Dziś pragnę udzielić kilku wskazówek dla tych, którzy wybierają się piechotą na poszukiwanie Yeti, a nie mają zbyt wielkiego doświadczenia w śnieżnym łazikowaniu.
- Pamiętajcie, że zimą dzień jest krótki, a noce bywają mroźne. Na wycieczki należy wyruszać wcześnie rano.
- Nawet niezbyt wysokie góry bywają zimą niedostępne i niebezpieczne.
- Stanowczo odradzam samotne wędrówki. Dwie osoby to dobry zespół na niezbyt długich trasach, odwiedzanych przez turystów. Na szlaki trudniejsze, górskie i mało uczęszczane, najlepiej iść w grupie czteroosobowej. Dobrze, by przynajmniej jeden uczestnik wyprawy był doświadczony i dobrze znał teren.

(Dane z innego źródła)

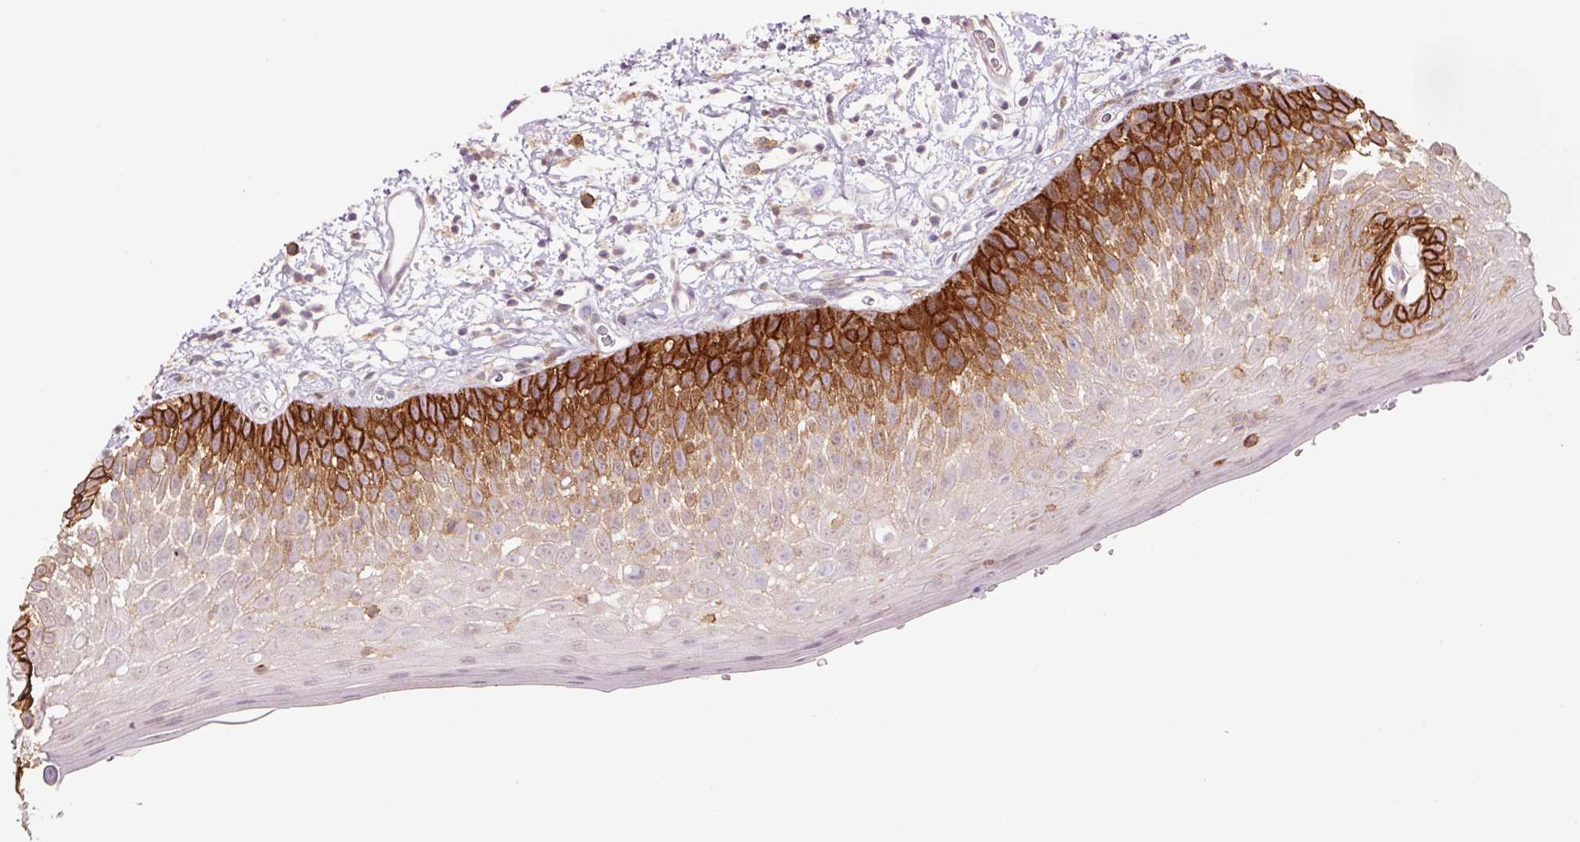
{"staining": {"intensity": "strong", "quantity": "25%-75%", "location": "cytoplasmic/membranous"}, "tissue": "oral mucosa", "cell_type": "Squamous epithelial cells", "image_type": "normal", "snomed": [{"axis": "morphology", "description": "Normal tissue, NOS"}, {"axis": "morphology", "description": "Squamous cell carcinoma, NOS"}, {"axis": "topography", "description": "Oral tissue"}, {"axis": "topography", "description": "Tounge, NOS"}, {"axis": "topography", "description": "Head-Neck"}], "caption": "Protein staining of normal oral mucosa demonstrates strong cytoplasmic/membranous expression in about 25%-75% of squamous epithelial cells. The protein is stained brown, and the nuclei are stained in blue (DAB (3,3'-diaminobenzidine) IHC with brightfield microscopy, high magnification).", "gene": "SLC1A4", "patient": {"sex": "male", "age": 76}}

- Marsz po głębokim śniegu jest bardzo męczący. Nie planujcie dalekich wycieczek w okresie intensywnych opadów śniegu, gdy drogi są słabo "przetarte".
- Bądźcie przewidujący. Pogoda, zwłaszcza w górach, zmienia się bardzo szybko. Bądźcie zawsze przygotowani na intensywne opady śniegu lub deszczu, silny wiatr, niską temperaturę i gęstą mgłę.
- Ubierzcie się ciepło. Jeśli będzie za gorąco, zbędną odzież można schować do plecaka.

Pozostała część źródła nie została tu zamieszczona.